Detailed understanding of chemical and enzyme catalysis constitutes a main focus of current biochemical research. Fundamental insight in how (bio)catalysts function, requires knowledge of their three dimensional structure and a wide range of time resolved experiments that monitor the reaction progress. The ultimate aim is the determination of the molecular structure of transition and transient states during the chemical bond-breaking and bond-making step that occurs as part of the overall reaction. Chemists claim to have observed transient or transition states with lifetimes as short as 100-500 femtoseconds. Single steps in enzyme catalysis are usually slower than this, although electron transfer and proton transfer can occur in picoseconds or nanoseconds, respectively. The movements of protein domains which are critical to drive enzyme catalysis because they directly promote the breaking and reforming of chemical bonds, occur at a longer time scale of ~0.1-1 µs. This time range can thus be regarded as the fastest in which formation of enzyme catalytic intermediates occur or protein domains can fold into the native structure of the active enzyme.

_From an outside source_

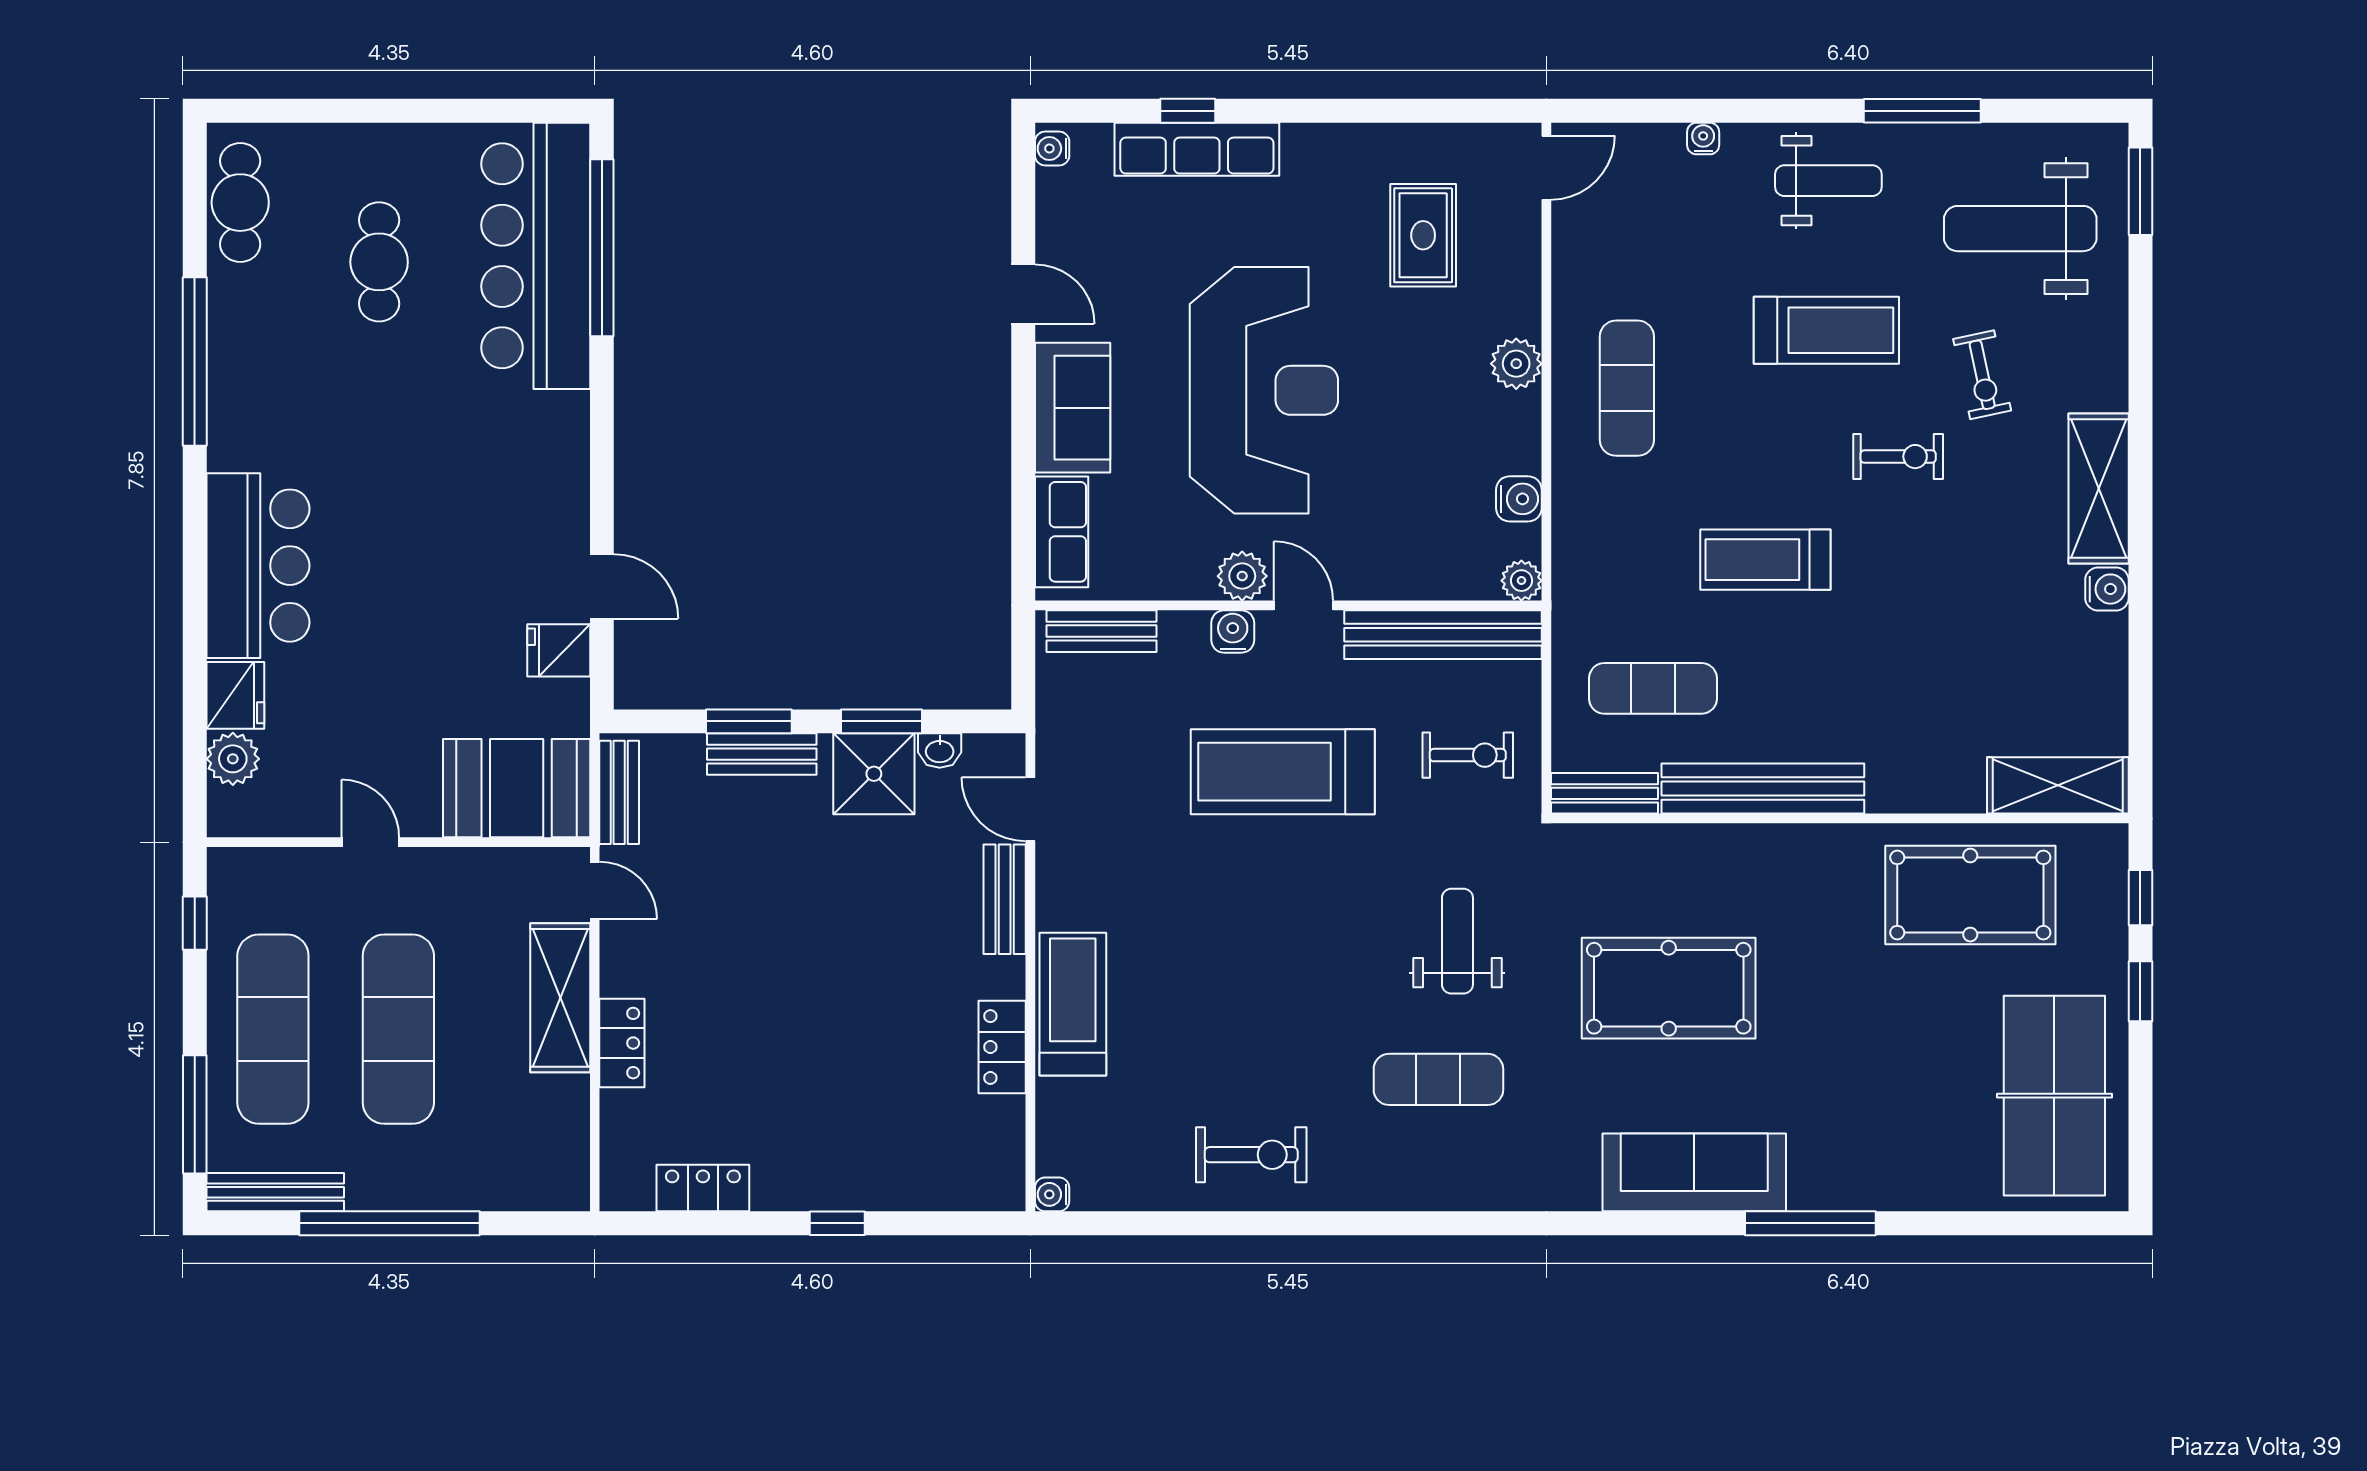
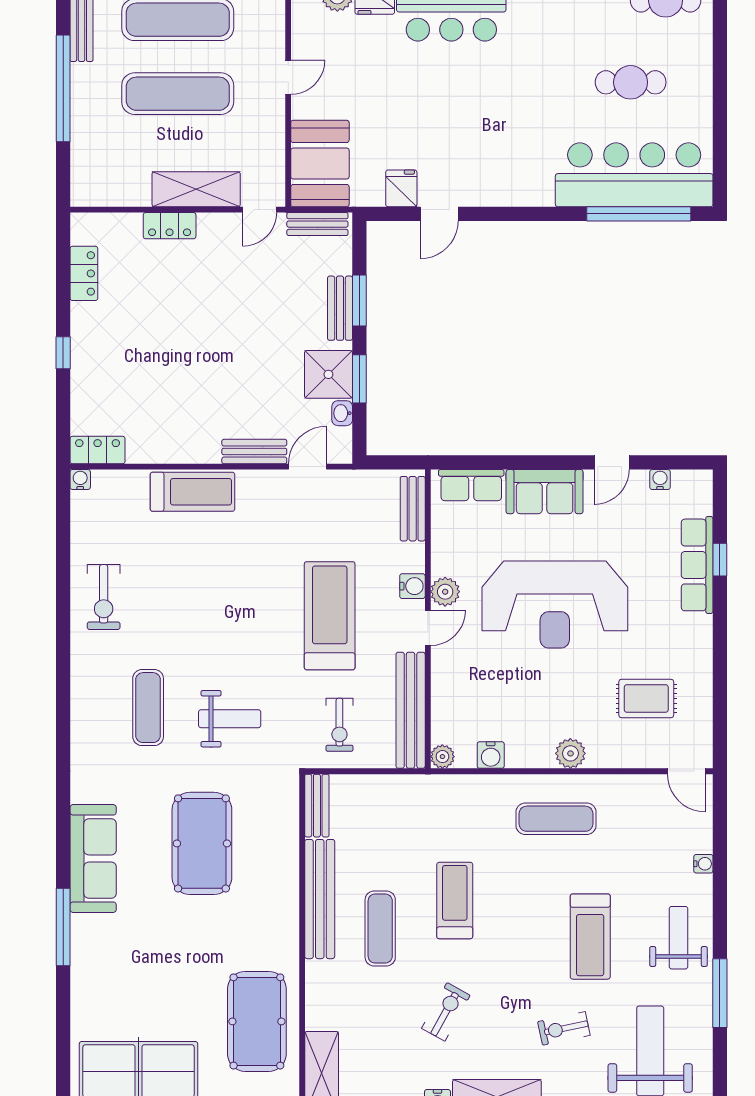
water cooler: (1052, 148) -> (660, 480), moved
weight bench: (1828, 181) -> (678, 938), turned 180
exercise bike: (1898, 457) -> (446, 1012), moved, turned -151
exercise mat: (1653, 688) -> (380, 928), moved
locker: (1002, 1047) -> (98, 450), moved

To study catalytic mechanisms of enzymes and chemical reactions in detail, the reaction should be initiated so rapidly that the subsequent formation and decay of all reaction intermediates can in fact be detected. Even the fastest present-day continuous-flow mixing equipment is too slow (~45 µs) to monitor the very beginning of enzyme catalysis. In order to design a general kinetic instrument with a much shorter dead-time to mix reactants and observe the reaction progress both the mixer and observation cell need to be miniaturized to micrometer dimensions (~100 µm) while maintaining high mixing efficiency and good optical quality. This thesis deals with the design and development of a new kinetic instrument that can perform, observe and detail, on the μs time scale, the catalytic mechanism of enzymes, in particular those of the oxidoreductases.